Daniel Barbosa, pesquisador de segurança da ESET no Brasil, confirmou que a autenticação biométrica continua sendo um método relativamente seguro, mas não é infalível. “Criminosos, tanto do mundo cibernético quanto do físico, estão encontrando formas de burlar esses sistemas, seja com tecnologias avançadas, seja com truques simples, como o uso de uma foto impressa”, explicou o especialista.
Por que isso está acontecendo
A popularização de ferramentas de inteligência artificial generativa baratas e acessíveis mudou o custo do crime digital. Até pouco tempo, produzir um vídeo ou imagem falsa convincente exigia equipe técnica e tempo. Hoje, aplicativos de deepfake fazem isso em minutos, com qualidade suficiente para enganar sistemas de verificação automatizados que comparam apenas padrões faciais, sem confirmar se o rosto pertence a uma pessoa viva, presente e real (o chamado “teste de vivacidade”).
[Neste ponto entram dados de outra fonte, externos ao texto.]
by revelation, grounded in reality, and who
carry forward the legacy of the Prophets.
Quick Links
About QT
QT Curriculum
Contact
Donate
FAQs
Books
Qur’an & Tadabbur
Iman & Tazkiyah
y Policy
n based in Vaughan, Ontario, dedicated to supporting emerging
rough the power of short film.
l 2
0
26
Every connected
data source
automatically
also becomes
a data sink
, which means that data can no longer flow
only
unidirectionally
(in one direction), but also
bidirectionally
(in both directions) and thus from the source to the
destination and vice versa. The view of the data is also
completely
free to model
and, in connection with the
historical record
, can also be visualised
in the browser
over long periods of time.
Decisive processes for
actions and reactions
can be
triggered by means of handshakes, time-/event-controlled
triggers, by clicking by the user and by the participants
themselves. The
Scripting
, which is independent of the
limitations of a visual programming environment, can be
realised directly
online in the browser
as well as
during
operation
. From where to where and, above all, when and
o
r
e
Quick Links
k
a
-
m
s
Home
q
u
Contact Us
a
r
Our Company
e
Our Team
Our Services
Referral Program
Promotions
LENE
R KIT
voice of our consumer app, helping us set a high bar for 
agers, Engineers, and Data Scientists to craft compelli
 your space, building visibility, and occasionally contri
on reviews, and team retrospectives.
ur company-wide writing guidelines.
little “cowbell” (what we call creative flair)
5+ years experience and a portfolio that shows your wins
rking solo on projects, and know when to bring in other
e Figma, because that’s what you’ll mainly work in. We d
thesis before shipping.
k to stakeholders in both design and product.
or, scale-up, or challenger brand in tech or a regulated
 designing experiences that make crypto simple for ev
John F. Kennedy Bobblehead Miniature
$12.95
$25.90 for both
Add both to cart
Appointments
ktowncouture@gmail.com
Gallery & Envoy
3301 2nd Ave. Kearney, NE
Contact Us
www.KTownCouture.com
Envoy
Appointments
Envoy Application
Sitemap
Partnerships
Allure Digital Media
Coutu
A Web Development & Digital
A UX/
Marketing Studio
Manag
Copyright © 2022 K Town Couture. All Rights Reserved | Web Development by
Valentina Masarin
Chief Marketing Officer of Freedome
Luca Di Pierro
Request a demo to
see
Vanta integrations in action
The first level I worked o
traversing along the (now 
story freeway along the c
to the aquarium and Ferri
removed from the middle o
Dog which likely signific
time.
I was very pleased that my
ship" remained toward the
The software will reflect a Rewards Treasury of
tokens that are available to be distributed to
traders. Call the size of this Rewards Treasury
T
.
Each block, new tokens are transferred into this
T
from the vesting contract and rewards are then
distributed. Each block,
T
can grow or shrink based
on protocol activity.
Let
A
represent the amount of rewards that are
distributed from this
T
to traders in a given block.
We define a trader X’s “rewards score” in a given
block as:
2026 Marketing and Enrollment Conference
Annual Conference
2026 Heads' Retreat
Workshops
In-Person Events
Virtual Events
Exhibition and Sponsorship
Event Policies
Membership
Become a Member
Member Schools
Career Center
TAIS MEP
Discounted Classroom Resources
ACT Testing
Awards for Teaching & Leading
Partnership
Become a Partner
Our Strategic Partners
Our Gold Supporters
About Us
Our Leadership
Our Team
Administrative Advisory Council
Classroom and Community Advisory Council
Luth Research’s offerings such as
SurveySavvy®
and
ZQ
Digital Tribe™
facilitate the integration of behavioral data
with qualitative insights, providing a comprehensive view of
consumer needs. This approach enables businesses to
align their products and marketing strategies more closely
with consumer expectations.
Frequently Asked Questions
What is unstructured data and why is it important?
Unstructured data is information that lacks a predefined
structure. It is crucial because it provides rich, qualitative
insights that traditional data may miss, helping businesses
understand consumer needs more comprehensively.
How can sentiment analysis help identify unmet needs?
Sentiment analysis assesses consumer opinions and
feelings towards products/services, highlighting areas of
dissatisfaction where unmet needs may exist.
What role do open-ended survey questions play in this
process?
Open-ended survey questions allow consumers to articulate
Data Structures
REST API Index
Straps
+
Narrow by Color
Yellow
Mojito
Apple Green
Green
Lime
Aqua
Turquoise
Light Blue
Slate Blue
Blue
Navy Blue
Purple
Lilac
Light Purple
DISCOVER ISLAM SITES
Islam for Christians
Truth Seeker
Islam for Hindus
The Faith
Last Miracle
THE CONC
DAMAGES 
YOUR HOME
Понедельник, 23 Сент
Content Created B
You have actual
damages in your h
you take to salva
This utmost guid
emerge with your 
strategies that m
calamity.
Bancos e órgãos públicos brasileiros investiram pesado em biometria como camada única ou principal de segurança nos últimos anos, o que tornou o Gov.br — hub de acesso a dezenas de serviços públicos — um alvo especialmente atrativo para fraudadores organizados.
O que isso significa
O caso expõe um ponto cego estrutural: biometria isolada deixou de ser suficiente. Especialistas em cibersegurança já apontam que sistemas que dependem de um único fator de verificação, mesmo que seja o rosto do usuário, estão vulneráveis à nova geração de fraudes assistidas por IA. O ITI (Instituto Nacional de Tecnologia da Informação) já sinalizou a criação de novas barreiras técnicas contra fraude biométrica, deepfake e falsidade documental, mas a corrida entre proteção e ataque é constante.
Para o usuário comum, a lição é que nenhuma tecnologia de verificação, por mais moderna que pareça, deve ser tratada como prova definitiva de identidade sem camadas adicionais de proteção.
Como isso afeta você
Se seus dados (nome, CPF, fotos de redes sociais) já circularam em algum vazamento — o que é bastante provável no Brasil — você é um alvo em potencial para esse tipo de golpe, mesmo sem nunca ter sido vítima direta de nada antes. Uma conta Gov.br comprometida pode ser usada para solicitar empréstimos consignados, portabilidade de linha telefônica (golpe do SIM swap) ou até movimentações bancárias em seu nome.
Daniel Barbosa recomenda medidas concretas e simples de aplicar ainda hoje:
Ativar a autenticação em dois fatores no Gov.br e em aplicativos bancários, mesmo quando o sistema já usa biometria. Evitar reutilizar a mesma senha em múltiplos serviços. Desconfiar de solicitações de “verificação facial” fora dos aplicativos oficiais. Acompanhar o extrato de acessos e notificações do Gov.br, disponível no próprio painel do usuário, para identificar login suspeitos.
O que observar daqui para frente
O tema deve ganhar força regulatória: o ITI já trabalha em novas barreiras técnicas contra fraude biométrica e o Banco Central tem pressionado instituições financeiras a adotarem verificação multifatorial obrigatória em operações de maior risco. Também é esperado que aplicativos de reconhecimento facial passem a incorporar testes de vivacidade mais rigorosos, capazes de distinguir uma pessoa real de uma máscara ou vídeo gerado por IA.
Para o cidadão, o recado prático é simples: biometria é uma camada de segurança, não a única. Quem tratar reconhecimento facial como senha definitiva está mais exposto do que imagina.